North Korean Linked Lazarus Expands Attacks to European Drone Makers
A recent research article by ESET (available here) highlights the evolution of the Lazarus group to now attacking UAV (unmanned aerial vehicles or drones) manufacturers and suppliers across Europe. They claim is part of a strategic initiative by North Korea to bolster its own drone operations.
They state:
“ESET researchers have recently observed a new instance of Operation DreamJob – a campaign that we track under the umbrella of North Korea-aligned Lazarus – in which several European companies active in the defense industry were targeted.
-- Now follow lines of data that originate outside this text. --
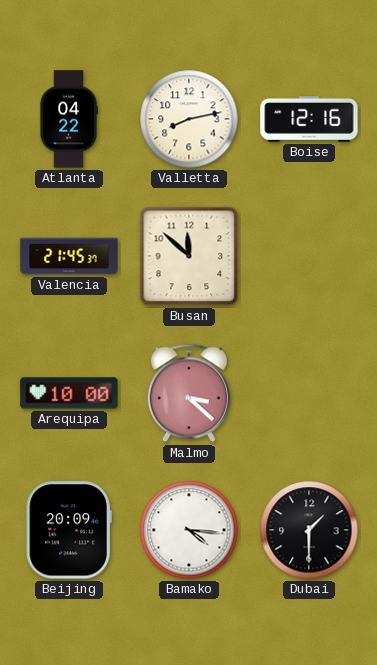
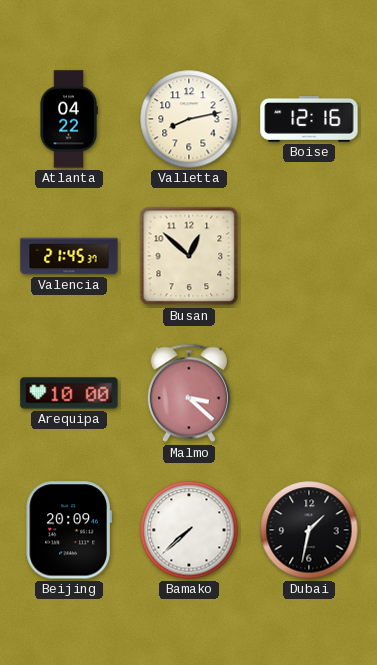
Busan: 11:52 -> 12:52
Bamako: 4:16 -> 7:38
Dubai: 1:30 -> 1:32
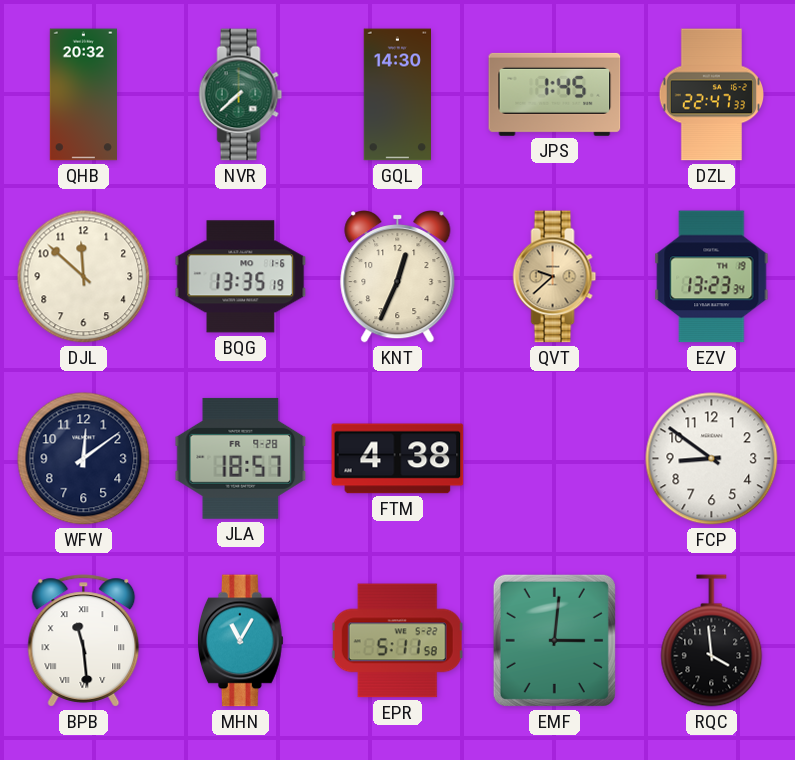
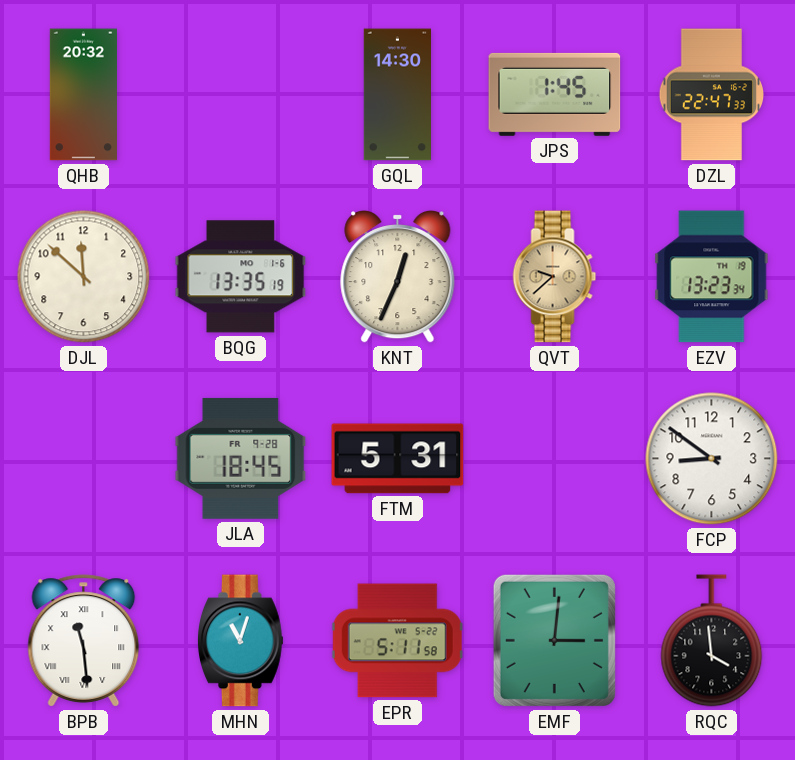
NVR: 7:38 -> none
WFW: 12:09 -> none
JLA: 18:57 -> 18:45
FTM: 4:38 -> 5:31
MHN: 11:05 -> 11:03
Some of these are heavily involved in the unmanned aerial vehicle (UAV) sector, suggesting that the operation may be linked to North Korea’s current efforts to scale up its drone program. This blogpost discusses the broader geopolitical implications of the campaign, and provides a high-level overview of the toolset used by the attackers.”
It sounds like a potential two-bird win for Lazarus - in the sense of helping to disrupt existing manufacturers of potentially enemy operators (aka Ukraine and those supporting Ukraine against Russia, which North Korea is an ally) as well as helping streamline and optimize their own drone and UAV systems designs through mere intellectual property theft.
Strategic purpose
The attacks likely sought intellectual property and manufacturing know-how to accelerate North Korea’s drone program, which is expanding with Russian assistance and modeled on U.S. systems such as the RQ-4 Global Hawk and MQ-9 Reaper.
Victims made parts for UAVs currently deployed in Ukraine, suggesting Lazarus wanted data on Western-made weapons used on the front line.
The campaign aligns with Pyongyang’s pattern of reverse-engineering foreign UAV designs via cyberespionage.
Image Source: ESET report on new Lazarus attack patterns
Attack chain and tools
Initial access: classic DreamJob social-engineering — fake “dream job” offers sent to defense engineers with a malicious PDF reader that installs malware.
Loader stage: trojanized open-source projects from GitHub (e.g., TightVNC Viewer, MuPDF Reader, DirectX Wrappers, Notepad++ plugins).
DLL proxying/side-loading: fake system libraries such as
DroneEXEHijackingLoader.dll,webservices.dll, andradcui.dllrun under legitimate Windows executables.Main payload: ScoringMathTea, a 40-command remote-access trojan giving full control of the host, using encrypted HTTP/S C2 via compromised WordPress servers.
Encryption and reflective DLL injection keep payloads only in memory; data are exfiltrated through the C2 channel.
Take Aways
ESET attributes the campaign to Lazarus with high confidence. The “DroneEXE” internal naming, target selection, and timing indicate an espionage operation in support of Pyongyang’s UAV industrial expansion.
In essence, North Korea is combining social-engineering intrusion with code theft to steal UAV blueprints and production methods, improving its own drone arsenal and export capability.